Demoting a manager node

docker node demote swarm-manager

Draining a node

docker node update --availability drain swarm-manager

This will stop any new tasks, such as new containers launching or being executed against the node we are draining. Once new tasks have been blocked, all running tasks will be migrated from the node we are draining to nodes with an ACTIVE status.

To add the node back into the cluster, simply change the AVAILABILITY to active by running this:

docker node update --availability active swarm-manager

Docker Swarm services and stacks

Services

The service command is a way of launching containers that take advantage of the Swarm cluster.

docker service create \
    --name cluster \
    --constraint "node.role == worker" \
    -p:80:80/tcp \
    russmckendrick/cluster

First of all, we can list the services again by running this command:

docker service ls

As you can see, it is a replicated service and 1/1 containers are active.

We haven’t had to care about which of our two worker nodes the service is currently running on.

Run the following commands to scale and check our service:

docker service scale cluster=6

Stacks

Docker has created functionality that allows you to define your services in Docker Compose files.

version: "3"
services:
    cluster:
        image: russmckendrick/cluster
        ports:
            - "80:80"
        deploy:
            replicas: 6
            restart_policy:
                condition: on-failure
            placement:
                constraints:
                    - node.role == worker

The stack can be made up of multiple services, each defined under the services section of the Docker Compose file.

In addition to the normal Docker Compose commands, you can add a deploy section; this is where you define everything relating to the Swarm element of your stack.

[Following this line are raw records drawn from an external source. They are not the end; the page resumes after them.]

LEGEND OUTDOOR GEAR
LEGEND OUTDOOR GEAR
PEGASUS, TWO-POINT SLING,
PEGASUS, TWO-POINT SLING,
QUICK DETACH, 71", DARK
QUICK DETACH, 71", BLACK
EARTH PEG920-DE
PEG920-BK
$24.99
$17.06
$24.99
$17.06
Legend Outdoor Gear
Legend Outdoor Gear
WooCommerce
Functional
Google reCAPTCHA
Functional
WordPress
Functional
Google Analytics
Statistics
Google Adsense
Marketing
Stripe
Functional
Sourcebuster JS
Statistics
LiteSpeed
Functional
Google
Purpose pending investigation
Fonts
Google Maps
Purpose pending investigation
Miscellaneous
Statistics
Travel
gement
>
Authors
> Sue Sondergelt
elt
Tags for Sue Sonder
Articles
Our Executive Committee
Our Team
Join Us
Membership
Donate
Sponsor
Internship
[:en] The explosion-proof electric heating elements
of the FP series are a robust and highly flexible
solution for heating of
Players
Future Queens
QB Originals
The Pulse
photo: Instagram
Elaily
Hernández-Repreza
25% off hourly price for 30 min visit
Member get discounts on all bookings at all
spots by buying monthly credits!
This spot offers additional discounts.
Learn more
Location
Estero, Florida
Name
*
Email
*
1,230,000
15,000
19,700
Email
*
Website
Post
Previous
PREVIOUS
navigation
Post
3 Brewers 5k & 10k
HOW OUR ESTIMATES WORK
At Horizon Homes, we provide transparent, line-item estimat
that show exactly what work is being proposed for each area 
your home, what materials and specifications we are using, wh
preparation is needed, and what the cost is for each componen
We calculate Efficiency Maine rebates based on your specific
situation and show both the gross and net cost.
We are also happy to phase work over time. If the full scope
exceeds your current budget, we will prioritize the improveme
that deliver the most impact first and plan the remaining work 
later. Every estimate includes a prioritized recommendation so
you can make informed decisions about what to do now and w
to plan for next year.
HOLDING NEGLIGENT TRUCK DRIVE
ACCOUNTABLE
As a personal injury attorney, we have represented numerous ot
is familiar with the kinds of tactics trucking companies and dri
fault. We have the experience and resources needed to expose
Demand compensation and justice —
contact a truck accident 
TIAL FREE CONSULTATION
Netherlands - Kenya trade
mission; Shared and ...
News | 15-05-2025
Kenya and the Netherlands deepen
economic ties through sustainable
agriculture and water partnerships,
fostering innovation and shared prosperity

docker stack deploy --compose-file=docker-compose.yml cluster
docker stack ls
docker stack services cluster
docker stack ps cluster
docker stack rm cluster

Load balancing, overlays, and scheduling

Ingress load balancing

Docker Swarm has an ingress load balancer built in, making it easy to distribute traffic to our public facing containers.

This means that our application can be scaled up or down, fail, or be updated, all without the need to have the external load balancer reconfigured.

Network overlays

Docker Swarm’s network overlay layer extends the network you launch your containers in across multiple hosts, meaning that each service or stack can be launched in its own isolated network.

Each overlay network has its own inbuilt DNS service, which means that every container launched within the network is able to resolve the hostname of another container within the same network to its currently assigned IP address.

Scheduling

At the time of writing, there is only a single scheduling strategy available within Docker Swarm, called Spread. What this strategy does is to schedule tasks to be run against the least loaded node that meets any of the constraints you defined when launching the service or stack.